#### Dataset entries
────

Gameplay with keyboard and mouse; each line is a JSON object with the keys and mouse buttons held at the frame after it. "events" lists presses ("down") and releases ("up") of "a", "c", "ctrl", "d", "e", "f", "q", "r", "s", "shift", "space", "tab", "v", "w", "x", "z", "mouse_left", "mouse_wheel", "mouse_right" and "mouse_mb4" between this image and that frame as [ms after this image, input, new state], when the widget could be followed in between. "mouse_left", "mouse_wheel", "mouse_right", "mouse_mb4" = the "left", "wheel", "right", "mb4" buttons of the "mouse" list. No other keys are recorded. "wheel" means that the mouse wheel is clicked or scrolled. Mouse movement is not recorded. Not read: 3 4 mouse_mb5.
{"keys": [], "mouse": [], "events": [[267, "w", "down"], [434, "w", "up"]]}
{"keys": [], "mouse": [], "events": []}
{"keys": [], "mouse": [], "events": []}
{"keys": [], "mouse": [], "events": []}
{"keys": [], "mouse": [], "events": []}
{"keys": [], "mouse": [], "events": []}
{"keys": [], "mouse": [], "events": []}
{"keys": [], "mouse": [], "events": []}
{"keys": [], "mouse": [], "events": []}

────

Given the word "down", show every line of the records that contains it.

#### Your solution
Gameplay with keyboard and mouse; each line is a JSON object with the keys and mouse buttons held at the frame after it. "events" lists presses ("down") and releases ("up") of "a", "c", "ctrl", "d", "e", "f", "q", "r", "s", "shift", "space", "tab", "v", "w", "x", "z", "mouse_left", "mouse_wheel", "mouse_right" and "mouse_mb4" between this image and that frame as [ms after this image, input, new state], when the widget could be followed in between. "mouse_left", "mouse_wheel", "mouse_right", "mouse_mb4" = the "left", "wheel", "right", "mb4" buttons of the "mouse" list. No other keys are recorded. "wheel" means that the mouse wheel is clicked or scrolled. Mouse movement is not recorded. Not read: 3 4 mouse_mb5.
{"keys": [], "mouse": [], "events": [[267, "w", "down"], [434, "w", "up"]]}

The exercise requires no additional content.